趙興也道:“剛剛孫大人的兩個見解,恰恰說在了這個老大帝國的弊政之上,孫大人果然是謀國能臣啊,這樣看來,我這個價錢出的值。”
孫傳庭聞聽當時不解的詢問:“大人為我這個位置花了私房錢嗎?花了多少?”
趙興哈哈一笑:“私房錢我可不乾,不過你這個位置我花了四百萬,那不過應該是國家的錢,我調換了一下概念,權變了一下罷了。”
四百萬換自己的這個職務,當時讓孫傳庭大驚失色。
洪承疇晃著身子笑著道:“你不要為這些錢驚訝,其實真要拿四百萬銀子出來買這個官位,不敢多說,大明拖著銀子等著的人,足足能排出兩裡地,還真輪不到你。但你有真才實學,秉公辦事,還有就是咱們的趙大人,用了威逼利誘的手段。”

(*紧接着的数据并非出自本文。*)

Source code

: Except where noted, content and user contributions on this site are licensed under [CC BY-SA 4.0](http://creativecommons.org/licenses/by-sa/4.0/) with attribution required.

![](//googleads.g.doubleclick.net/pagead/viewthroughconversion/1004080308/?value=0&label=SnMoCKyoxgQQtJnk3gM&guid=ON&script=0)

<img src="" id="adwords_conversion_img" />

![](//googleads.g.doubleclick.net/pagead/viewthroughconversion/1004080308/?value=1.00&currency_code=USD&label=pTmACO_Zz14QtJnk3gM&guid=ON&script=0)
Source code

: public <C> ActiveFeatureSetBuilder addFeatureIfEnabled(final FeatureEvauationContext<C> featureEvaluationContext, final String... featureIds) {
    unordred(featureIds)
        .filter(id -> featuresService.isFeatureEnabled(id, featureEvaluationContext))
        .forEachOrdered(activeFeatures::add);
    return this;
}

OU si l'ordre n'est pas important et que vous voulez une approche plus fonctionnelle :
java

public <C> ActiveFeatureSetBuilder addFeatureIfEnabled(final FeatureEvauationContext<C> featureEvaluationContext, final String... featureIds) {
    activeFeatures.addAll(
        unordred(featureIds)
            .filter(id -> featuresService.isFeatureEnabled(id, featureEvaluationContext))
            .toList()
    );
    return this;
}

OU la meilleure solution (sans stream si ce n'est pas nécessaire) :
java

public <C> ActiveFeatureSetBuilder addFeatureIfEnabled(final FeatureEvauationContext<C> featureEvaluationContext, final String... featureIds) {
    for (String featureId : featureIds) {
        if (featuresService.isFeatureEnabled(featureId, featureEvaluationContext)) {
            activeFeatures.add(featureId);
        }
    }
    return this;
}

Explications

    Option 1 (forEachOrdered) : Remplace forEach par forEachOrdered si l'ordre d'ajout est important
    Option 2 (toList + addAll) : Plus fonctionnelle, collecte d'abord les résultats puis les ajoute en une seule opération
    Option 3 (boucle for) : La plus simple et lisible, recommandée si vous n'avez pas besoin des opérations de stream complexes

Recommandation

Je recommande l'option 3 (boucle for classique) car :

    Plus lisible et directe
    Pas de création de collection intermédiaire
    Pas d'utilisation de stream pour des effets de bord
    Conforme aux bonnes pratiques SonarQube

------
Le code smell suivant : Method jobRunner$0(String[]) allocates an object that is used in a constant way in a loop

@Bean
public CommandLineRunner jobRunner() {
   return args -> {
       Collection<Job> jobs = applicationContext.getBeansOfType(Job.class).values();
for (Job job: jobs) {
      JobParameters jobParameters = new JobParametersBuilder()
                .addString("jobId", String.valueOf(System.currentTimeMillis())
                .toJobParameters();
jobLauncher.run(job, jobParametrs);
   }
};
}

然後哈哈一笑,對一臉茫然的孫傳庭解釋:“咱們家趙大人,可是像內閣和皇上保證,你的山西巡鹽禦史衙門,一年要解決邊軍的錢糧軍餉,還要向國庫上繳100萬,這是利誘。同時更向滿朝的朝臣直接宣布,這個位置有趙大人的鎮撫司監管。哈哈,這可是一個隨時讓趙大人不悅,就掉腦袋的職位,你可要當心了。”
孫傳庭聞聽,就真的擔心了:“我不會貪汙,這一點我不懼怕趙大人。但三邊的軍餉錢糧需要多少?”
做為曾經的都糧道的洪承疇笑著道:“這得看怎麽說,若是按照原先的規矩,30萬三邊的將士,一年需要一百五十萬,但是按照趙大人的規矩,一年需要三百六十萬。”
當時孫傳庭就心思更沉重了:“單單依靠這兩個鹽場,一年400萬的銀子,我可能是拿不出來,看來我這腦袋不保。”
趙興哈哈一笑,信心滿滿的對孫傳庭道:“一年400萬的銀子,我還嫌不足,我希望你一年能給我500萬乃至更多的銀子呢。”
孫傳庭立刻站起來拱手:“告辭。”
趙興和洪承疇就一左一右的拉住他:“想走,晚了,這個賊船上來了,你就再也跳不下去啦。”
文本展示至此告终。